Fact-Based Decisions

Aquaculture represents one of the best opportunities for sustainable development in Nova Scotia. It can be a valuable source of jobs in rural communities.

It needs effective regulation that is open and transparent to communities, ensures acceptable impact on the coastal environment and other users, and nevertheless facilitates healthy growth in the sector. 

The final report on aquaculture by Dalhousie professors Meinhard Doelle and William Lahey provides an excellent framework for achieving these goals. 

The aquaculture industry has expressed its support for the direction of the recommendations. Some environmentalists would have preferred a ban on marine-based salmon farms, but they also feel that the process leading to the report was good and the proposed direction represents a big improvement. They are emphatic that they would like the recommendations implemented without exception.

Minister Keith Colwell of the Department of Fisheries and Aquaculture says that the government is in broad agreement with the recommendations and accepts that the more robust proposed regulatory framework will need greater funding.  

All this can lead to decisions about growing the economy while respecting the environment being made by knowledgeable people working with the needed information.

It does not always work that way.      

Consider, for example, the important business of regulating what goes into a sewer. Triangle Petroleum has for several years been looking for a way to properly dispose of the wastewater left from its fracking operations in 2007 and 2008. Some of the water has been treated with a process called reverse osmosis which leaves the potential contaminants behind and brings the water to drinking quality standard. They proposed to then dispose of it through Amherst’s sewer system.

One would think that flushing drinking water down the toilet would not represent much of a risk to a municipal sewer system. But the citizens of Amherst, which would benefit to the tune of $500,000 under the proposal, will have none of it.

Mayor Rob Small, supported by knowledgeable experts, tried to explain the process at a town meeting seeking public input. The crowd, animated by a Facebook campaign replete with misinformation, voted almost unanimously against. 

One attendee nicely summed up the crowd’s perspective: “I want to hear what they have to say, but there is not a thing they could tell me that would convince me otherwise.” This is just as illogical as it sounds. 

Meanwhile, the environment is much worse off if the fluid is left untreated in holding ponds than if it is managed as proposed. 

It is in this context that we should examine the Doelle-Lahey recommendations. The principal focus is on marine-based finfish, primarily salmon, which is the area of both greatest economic opportunity and potential opposition on environmental grounds.

The report is clear that the present regulatory process at the Department of Fisheries and Aquaculture (DFA) is neither adequate, nor transparent, nor sufficiently engaged with communities where aquaculture is proposed.  It recommends that all citizens have access to the application and relevant information at every stage of the approval process, and that they be invited to provide representations to DFA as part of that process.

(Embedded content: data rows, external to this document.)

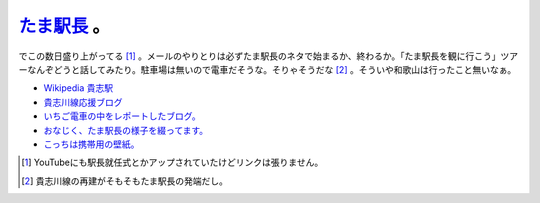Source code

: `たま駅長 <http://www.wakayama-dentetsu.co.jp/news/070105_necokish/ekityou.htm>`_ 。
====================================================================================

でこの数日盛り上がってる [#]_ 。メールのやりとりは必ずたま駅長のネタで始まるか、終わるか。「たま駅長を観に行こう」ツアーなんぞどうと話してみたり。駐車場は無いので電車だそうな。そりゃそうだな [#]_ 。そういや和歌山は行ったこと無いなぁ。

*  `Wikipedia 貴志駅 <http://ja.wikipedia.org/wiki/%E8%B2%B4%E5%BF%97%E9%A7%85>`_ 

*  `貴志川線応援ブログ <http://masatosan.blogzine.jp/cb/>`_ 

*  `いちご電車の中をレポートしたブログ。 <http://blog.livedoor.jp/benimashiko/archives/50801521.html>`_ 

*  `おなじく、たま駅長の様子を綴ってます。 <http://blog.livedoor.jp/benimashiko/archives/50798842.html>`_ 

*  `こっちは携帯用の壁紙。 <http://blog.livedoor.jp/benimashiko/archives/50801521.html>`_ 





.. [#] YouTubeにも駅長就任式とかアップされていたけどリンクは張りません。
.. [#] 貴志川線の再建がそもそもたま駅長の発端だし。


.. author:: default
.. categories:: nonsense
.. tags::
.. comments::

That decision on each application should be based on compatibility with other uses of coastal resources, environmental sustainability, and socio-economic   benefits to the community.

The DFA will be required to explain how its decisions address these licensing principles and any other issues raised by communities. 

Not on the list of factors is a count of how many people demonstrate for or against the project at a town meeting. In other words the decision is ultimately to be based on a knowledgeable evaluation of the relevant facts.

Appeals would be possible. The report is unsure whether these should be to the Minister or to an Independent Aquaculture Review Board (with a final appeal to the provincial Supreme Court available in either case). 

Appeals through an independent board are much to be much to be preferred. Appeals to the Minister could start a whole new round of political lobbying to undermine an otherwise well-constructed process. 

For example the Minister of Energy, if allowed, would override the recent decision by the Utility and Review Board on electricity rates, even though that decision was supported by the facts, and by all representatives of customers at the hearing.

The general direction of the aquaculture report has been known since August. No new salmon farms can be developed until the new regulations are in place. It is disappointing that the Minister cannot confidently predict completion of those regulations before the end of 2015.

But at least we are pointed in the right direction.

Any good regulatory process for resource industries should insist on the right of citizens to provide their input, whether well-informed or willfully ignorant. But the process should then make and communicate a decision based solely on the relevant facts, and the policy framework recommended by Doelle and Lahey.

Done well, this process can boost rural employment in aquaculture and set the example for development of other resource industries.